Regarding his questioning by U.S. officials on Stevens’ death, al Chalabi said: “They pretended to know everything, because they were rigid in their questioning, but the truth is that until now, the Americans do not know who carried out this attack which led to the death of their ambassador or who destroyed their consulate; they are confused. At times they say that it happened against the backdrop of a popular attack over the film that offends the prophet, peace be upon him, and at other times they say it was planned.

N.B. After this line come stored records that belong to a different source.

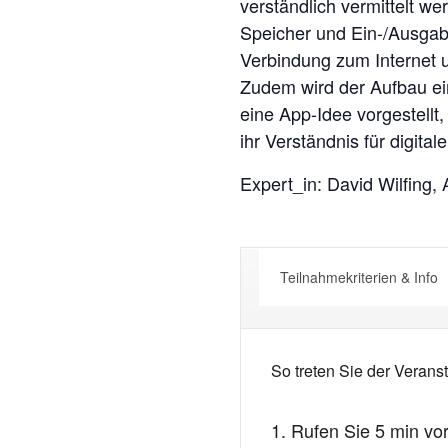
verständlich vermittelt we
Speicher und Ein-/Ausgab
Verbindung zum Internet
Zudem wird der Aufbau ei
eine App-Idee vorgestellt,
ihr Verständnis für digital
Expert_in: David Wilfing
Teilnahmekriterien & Info
So treten Sie der Veranst
1. Rufen Sie 5 min vo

If it was planned, they do not know who did it.”

Al Chalabi said a judge ruled that there was no evidence against him and allowed him to be released, adding that he believed “the Americans did not want to do so.”

His passport was seized to prevent him from leaving Libya and he must report to a police station once a week, he said.

The Benghazi attack has become a major focus of House Republicans, who have charged the Obama administration lied about the terrorist attack, claiming it was the outgrowth of a protest and not a coordinated terrorist strike.

At least two House committees are investigating the attack.

The State Department Accountability Review Board concluded in a report that the department was guilty of a series of security failures related to the attack.

President Barack Obama vowed to bring the attackers to justice.

But so far the FBI has failed to apprehend any of the attackers.

“The administration remains committed to bringing to justice the perpetrators of this attack, but for all details on the investigation, I refer you to the FBI,” State Department spokesman Patrick Ventrell told the Washington Free Beacon.

Meanwhile, reports continued to show that al Qaeda terrorists are moving into Benghazi.

Al Chalabi was not one of the six people whose photos were posted on the FBI’s web site last month as part of its Benghazi probe.

The FBI posted surveillance video images of six men it suspects in the attacks on the diplomatic compound.

The Associated Press reported that the U.S. government has enough evidence to justify seizing the men as suspected terrorists linked to the attack, including the use of military force.

However, the news agency said the authorities do not have enough evidence to use in a criminal prosecution in a U.S. court.

The suspects remain at large.

The FBI had identified several people it believes were involved in both the planning and the actual attack.

U.S. officials attribute the lack of a central government and the proliferation of militias throughout Libya for the difficulties the bureau is having with its investigation.

The Facebook page of the pro-government Command Council of 17 February Revolution posted an Arabic-language statement that said al Qaeda is infiltrating into Benghazi.

“May God protect us from the evil of this night,” the statement said. “Individuals of different nationalities from the al Qaeda Organization entered Benghazi. Sufyan Qumu leads them. It is worth noting that Sufyan Qumu is responsible for their training and for providing them with weapons in the mountains of the city of Darnah. Most militants are from Egypt, Tunisia, Sudan, Saudi Arabia, Yemen, Afghanistan, and Algeria.”